Your answer should hold every line of the records below that contains the string "tracking".
___ Records for this exercise ___
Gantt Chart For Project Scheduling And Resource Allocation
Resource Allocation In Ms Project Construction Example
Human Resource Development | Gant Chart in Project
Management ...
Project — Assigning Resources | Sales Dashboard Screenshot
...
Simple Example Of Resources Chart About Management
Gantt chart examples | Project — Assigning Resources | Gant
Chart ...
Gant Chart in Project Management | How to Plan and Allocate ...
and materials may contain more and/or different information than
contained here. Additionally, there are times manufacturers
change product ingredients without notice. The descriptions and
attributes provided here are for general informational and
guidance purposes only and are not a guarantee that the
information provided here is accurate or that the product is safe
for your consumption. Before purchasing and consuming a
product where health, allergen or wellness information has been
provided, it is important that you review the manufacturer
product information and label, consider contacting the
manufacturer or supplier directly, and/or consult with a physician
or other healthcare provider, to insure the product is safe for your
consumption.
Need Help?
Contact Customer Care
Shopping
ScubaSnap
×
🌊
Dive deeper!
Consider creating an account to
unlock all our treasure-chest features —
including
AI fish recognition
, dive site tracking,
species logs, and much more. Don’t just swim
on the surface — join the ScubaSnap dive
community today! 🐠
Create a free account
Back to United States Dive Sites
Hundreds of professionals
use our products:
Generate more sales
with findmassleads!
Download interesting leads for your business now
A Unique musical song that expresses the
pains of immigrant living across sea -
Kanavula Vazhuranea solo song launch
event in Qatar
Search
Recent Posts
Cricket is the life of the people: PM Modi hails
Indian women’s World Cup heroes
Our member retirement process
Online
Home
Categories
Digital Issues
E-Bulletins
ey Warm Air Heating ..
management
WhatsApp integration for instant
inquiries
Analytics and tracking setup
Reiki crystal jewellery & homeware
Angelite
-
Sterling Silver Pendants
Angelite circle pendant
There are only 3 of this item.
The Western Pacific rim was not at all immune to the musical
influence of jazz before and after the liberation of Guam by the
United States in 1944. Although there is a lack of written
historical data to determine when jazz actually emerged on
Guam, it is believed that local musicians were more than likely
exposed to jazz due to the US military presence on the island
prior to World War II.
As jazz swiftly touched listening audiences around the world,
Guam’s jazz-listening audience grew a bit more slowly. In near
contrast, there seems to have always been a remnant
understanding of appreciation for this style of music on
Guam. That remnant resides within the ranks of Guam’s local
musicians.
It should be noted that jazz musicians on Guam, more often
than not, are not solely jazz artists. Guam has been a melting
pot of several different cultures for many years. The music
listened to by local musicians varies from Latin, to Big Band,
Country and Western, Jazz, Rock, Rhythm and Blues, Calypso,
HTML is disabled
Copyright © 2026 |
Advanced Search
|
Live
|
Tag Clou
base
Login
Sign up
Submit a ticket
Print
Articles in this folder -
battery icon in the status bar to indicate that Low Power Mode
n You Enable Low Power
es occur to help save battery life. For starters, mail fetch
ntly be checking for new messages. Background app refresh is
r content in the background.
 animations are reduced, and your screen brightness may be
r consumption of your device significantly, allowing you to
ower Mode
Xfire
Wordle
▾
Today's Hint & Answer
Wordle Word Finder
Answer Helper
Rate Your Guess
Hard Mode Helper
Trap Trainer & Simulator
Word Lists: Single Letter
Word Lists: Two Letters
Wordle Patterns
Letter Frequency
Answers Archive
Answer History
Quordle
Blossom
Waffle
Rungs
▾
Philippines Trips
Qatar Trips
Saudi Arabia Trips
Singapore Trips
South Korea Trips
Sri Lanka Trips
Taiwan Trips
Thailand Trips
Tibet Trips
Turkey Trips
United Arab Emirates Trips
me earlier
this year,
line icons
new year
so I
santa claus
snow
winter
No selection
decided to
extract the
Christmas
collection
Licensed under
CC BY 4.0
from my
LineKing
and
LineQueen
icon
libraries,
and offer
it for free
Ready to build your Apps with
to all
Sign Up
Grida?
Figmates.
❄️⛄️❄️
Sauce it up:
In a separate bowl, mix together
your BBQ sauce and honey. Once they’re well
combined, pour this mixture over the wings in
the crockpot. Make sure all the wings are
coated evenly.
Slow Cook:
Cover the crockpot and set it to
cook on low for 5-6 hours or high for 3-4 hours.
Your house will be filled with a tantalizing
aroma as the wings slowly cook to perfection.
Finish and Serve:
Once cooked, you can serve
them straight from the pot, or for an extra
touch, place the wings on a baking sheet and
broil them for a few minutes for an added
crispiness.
___
→ **Written response**
, dive site tracking,
Analytics and tracking setup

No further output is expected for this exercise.